Data records:
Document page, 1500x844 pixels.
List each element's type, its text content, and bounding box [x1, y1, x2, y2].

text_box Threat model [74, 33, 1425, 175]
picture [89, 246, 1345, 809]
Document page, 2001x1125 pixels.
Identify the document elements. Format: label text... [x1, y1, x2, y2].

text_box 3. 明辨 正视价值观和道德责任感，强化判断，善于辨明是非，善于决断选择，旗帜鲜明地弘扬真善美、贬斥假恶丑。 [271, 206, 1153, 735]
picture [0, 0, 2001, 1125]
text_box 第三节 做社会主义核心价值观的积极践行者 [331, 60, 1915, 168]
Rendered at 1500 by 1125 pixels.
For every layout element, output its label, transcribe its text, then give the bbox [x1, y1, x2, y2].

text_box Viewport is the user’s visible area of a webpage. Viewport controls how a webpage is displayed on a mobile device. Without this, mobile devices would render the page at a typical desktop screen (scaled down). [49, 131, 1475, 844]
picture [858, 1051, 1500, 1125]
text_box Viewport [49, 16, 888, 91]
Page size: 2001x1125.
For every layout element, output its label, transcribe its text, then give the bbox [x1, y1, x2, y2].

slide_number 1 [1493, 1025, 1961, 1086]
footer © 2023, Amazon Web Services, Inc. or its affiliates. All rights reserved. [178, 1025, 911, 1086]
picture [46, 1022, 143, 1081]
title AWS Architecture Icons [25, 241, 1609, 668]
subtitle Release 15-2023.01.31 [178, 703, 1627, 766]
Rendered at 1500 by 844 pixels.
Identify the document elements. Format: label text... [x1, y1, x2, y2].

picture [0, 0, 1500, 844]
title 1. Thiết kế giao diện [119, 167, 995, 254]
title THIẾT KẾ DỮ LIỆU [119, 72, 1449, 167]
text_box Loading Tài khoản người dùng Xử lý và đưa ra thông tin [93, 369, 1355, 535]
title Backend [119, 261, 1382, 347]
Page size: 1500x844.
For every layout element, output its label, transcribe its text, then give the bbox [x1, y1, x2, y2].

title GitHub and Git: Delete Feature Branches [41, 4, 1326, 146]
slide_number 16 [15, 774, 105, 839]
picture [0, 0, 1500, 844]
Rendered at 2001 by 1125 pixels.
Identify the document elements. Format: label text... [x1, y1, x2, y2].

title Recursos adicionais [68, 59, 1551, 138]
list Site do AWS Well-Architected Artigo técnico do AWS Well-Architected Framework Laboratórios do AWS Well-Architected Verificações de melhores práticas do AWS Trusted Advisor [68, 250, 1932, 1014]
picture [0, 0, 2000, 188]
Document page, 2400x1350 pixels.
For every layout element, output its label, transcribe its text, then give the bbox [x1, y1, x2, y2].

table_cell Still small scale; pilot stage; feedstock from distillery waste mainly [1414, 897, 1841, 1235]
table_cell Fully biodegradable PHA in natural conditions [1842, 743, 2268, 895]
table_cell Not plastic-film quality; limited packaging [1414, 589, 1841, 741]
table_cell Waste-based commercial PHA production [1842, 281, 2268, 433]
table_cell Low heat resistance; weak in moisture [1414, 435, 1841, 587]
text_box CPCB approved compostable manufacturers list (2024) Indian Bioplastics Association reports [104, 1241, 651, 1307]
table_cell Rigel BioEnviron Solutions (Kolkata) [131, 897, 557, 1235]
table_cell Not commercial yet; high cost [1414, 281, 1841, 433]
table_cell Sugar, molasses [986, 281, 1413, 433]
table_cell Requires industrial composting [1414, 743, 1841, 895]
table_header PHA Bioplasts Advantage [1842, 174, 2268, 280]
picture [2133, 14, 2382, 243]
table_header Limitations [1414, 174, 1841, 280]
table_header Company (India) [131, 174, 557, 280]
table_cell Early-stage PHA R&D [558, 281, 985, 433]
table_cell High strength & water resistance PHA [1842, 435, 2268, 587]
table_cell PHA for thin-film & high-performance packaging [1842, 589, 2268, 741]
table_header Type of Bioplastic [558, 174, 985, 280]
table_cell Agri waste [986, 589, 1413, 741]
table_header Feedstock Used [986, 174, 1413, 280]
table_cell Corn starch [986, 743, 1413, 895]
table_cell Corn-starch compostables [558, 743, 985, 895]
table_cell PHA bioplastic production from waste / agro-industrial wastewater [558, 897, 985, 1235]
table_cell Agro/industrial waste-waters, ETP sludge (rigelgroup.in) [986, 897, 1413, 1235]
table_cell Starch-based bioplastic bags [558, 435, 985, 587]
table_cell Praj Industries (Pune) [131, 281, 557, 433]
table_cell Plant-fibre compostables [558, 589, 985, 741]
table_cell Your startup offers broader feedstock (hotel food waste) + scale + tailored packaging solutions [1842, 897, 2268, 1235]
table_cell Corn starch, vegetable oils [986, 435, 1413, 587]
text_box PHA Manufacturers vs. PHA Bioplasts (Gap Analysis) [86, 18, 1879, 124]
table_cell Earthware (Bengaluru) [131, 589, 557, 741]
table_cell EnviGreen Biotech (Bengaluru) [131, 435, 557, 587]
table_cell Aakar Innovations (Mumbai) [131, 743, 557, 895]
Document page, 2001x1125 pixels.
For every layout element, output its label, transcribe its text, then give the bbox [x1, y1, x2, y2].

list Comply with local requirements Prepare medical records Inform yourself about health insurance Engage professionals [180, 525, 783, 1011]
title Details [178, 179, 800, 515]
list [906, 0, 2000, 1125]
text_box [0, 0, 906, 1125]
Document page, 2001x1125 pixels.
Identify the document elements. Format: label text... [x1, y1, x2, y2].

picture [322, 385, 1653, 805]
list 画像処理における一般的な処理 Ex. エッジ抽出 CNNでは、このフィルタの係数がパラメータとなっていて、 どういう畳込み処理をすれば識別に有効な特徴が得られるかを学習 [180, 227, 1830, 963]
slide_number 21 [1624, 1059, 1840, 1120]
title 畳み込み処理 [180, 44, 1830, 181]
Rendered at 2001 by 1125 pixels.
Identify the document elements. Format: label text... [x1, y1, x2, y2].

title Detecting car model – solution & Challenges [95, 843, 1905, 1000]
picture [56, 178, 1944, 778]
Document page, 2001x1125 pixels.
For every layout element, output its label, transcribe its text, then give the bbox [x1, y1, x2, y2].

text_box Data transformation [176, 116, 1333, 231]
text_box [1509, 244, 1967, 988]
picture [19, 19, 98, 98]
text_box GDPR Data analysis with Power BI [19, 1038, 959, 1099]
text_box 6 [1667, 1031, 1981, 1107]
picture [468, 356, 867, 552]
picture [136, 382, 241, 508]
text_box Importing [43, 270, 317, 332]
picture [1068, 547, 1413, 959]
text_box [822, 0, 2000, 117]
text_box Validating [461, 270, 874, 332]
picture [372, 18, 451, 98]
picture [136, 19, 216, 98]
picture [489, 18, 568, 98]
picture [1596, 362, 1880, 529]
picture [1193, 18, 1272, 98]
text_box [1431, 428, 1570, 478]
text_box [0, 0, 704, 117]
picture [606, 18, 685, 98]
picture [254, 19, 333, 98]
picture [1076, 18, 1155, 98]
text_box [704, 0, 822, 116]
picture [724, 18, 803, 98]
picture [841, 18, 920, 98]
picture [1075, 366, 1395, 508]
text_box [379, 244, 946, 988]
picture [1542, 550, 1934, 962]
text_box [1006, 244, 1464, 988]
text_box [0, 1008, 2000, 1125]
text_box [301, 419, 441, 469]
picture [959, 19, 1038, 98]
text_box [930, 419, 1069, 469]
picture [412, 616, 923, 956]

## What you have to do
Show every line in the entries where the string "size" occurs.

## Result for this exercise
Page size: 2001x1125.
Page size: 1500x844.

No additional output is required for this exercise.